With salmon prices heavily impacted by the COVID-19 pandemic, Grieg Seafood posted a fourth-quarter 2020 operating loss of NOK 17 million (USD 2 million, EUR 1.7 million), down from a profit of NOK 350.7 million (USD 41.5 million, EUR 34.2 million) achieved in the corresponding period of 2019.
The Bergen-headquartered Atlantic salmon producer harvested 20,271 metric tons (MT) of fish in the last quarter, down 12 percent from 23,010 MT a year previously. In this period, the Rogaland segment supplied 6,532 MT, Finnmark supplied 11,082 MT, and British Columbia, Canada, supplied 2,657 MT. Shetland was excluded from the Q4 results, following the company’s decision to divest those operations.
Grieg’s sales revenues in Q4 2020 amounted to NOK 1.16 billion (USD 137.4 million, EUR 113.1 million), representing a decrease of 20 percent compared to the same period last year, with the downturn driven by the lower harvest volume and spot prices. EBIT per kilogram was was a loss of NOK 0.80 (USD 0.09, EUR 0.08), compared to earnings of NOK 15.20 (USD 1.80, EUR 1.48) a year previously.
Grieg's average spot salmon price for Q4 2020 was NOK 43.20 (USD 5.11, EUR 4.21) per kilogram, down NOK 13.40 (USD 1.59, EUR 1.31) per kilogram compared to Q4 2019, and NOK 3.90 (USD 0.46, EUR 0.38) per kilogram lower than Q3 2020.
“As expected, the last quarter of 2020 was characterized by the COVID-19 pandemic. Lockdowns in Europe, shifting demand from hotels and restaurants to retail, impacted salmon prices significantly,” Grieg CEO Andreas Kvame said.
Kvame noted that operational results improved and stabilized during the fourth-quarter, with good biological performance in the company’s Rogaland and B.C. farming segments. In its Finnmark region, production was stable, but results were impacted by continued harvest of fish affected by the viral disease infectious salmon anaemia (ISA) during the third-quarter.
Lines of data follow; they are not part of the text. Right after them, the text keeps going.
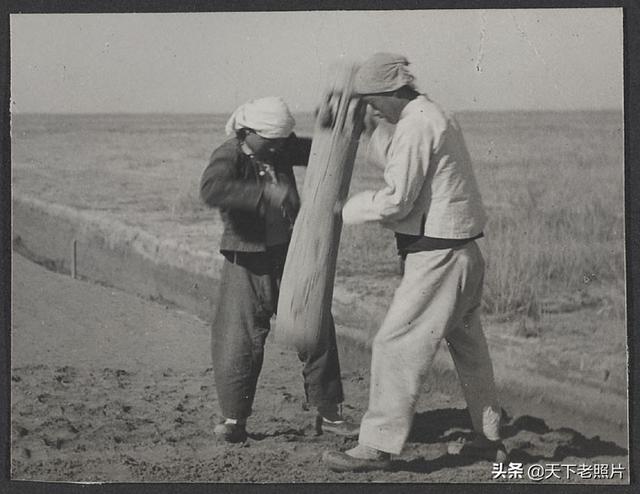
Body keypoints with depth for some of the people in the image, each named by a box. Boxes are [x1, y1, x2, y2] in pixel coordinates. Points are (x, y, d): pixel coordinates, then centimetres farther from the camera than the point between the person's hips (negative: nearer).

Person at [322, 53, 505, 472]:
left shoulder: (416, 128, -17)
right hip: (465, 251, 10)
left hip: (437, 257, -10)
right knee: (467, 344, 19)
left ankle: (377, 446, -4)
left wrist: (349, 208, -6)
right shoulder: (438, 117, 14)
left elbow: (396, 201, -20)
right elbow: (390, 155, 25)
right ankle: (489, 437, 28)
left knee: (397, 346, -6)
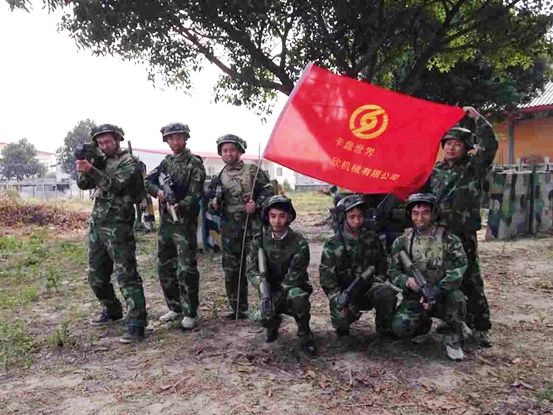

“Overall, 2020 has been a challenging year. We did not deliver on our ambitions, not only because of COVID-19 but also due to biological challenges in several regions. We have taken important steps to remedy the situation. We have strengthened our operational capabilities with a new and more farming oriented organizational set-up, and with a potential sale of our Shetland operations, we are narrowing our focus to Norway and Canada as strong production regions. We have also started our journey to take a stronger market position with a new and integrated sales and marketing organization,” Kvame said. “As we are starting to see the light in the end of the tunnel and a post-COVID-19 world, Grieg Seafood continues the journey of improvement, with the aim of creating long-term value for all our stakeholders.”
For the full-year 2020, Grieg’s operational EBIT fell to less than NOK 232.3 million (USD 27.5 million, EUR 22.6 million), from NOK 1.1 billion (USD 130.2 million, EUR 107.2 million) in 2019. Meanwhile, the total harvest decreased slightly from 71,700 MT to 71,142 MT.
Its sales revenues for the full year amounted to NOK 4.4 billion (USD 520.9 million, EUR 428.9 million), down from NOK 4.8 billion (USD 568.3 million, EUR 467.8 million), with the deviation mainly caused by the lower market prices.
A first-quarter 2021 harvest of 10,700 MT has been forecast, with Finnmark contributing 6,300 MT, Rogaland contributing 4,300 MT, and BC contributing 600 MT.
Grieg’s target harvest for this year is now 80,000 MT, with the longer-term aim to reach 130,000 MT by 2025.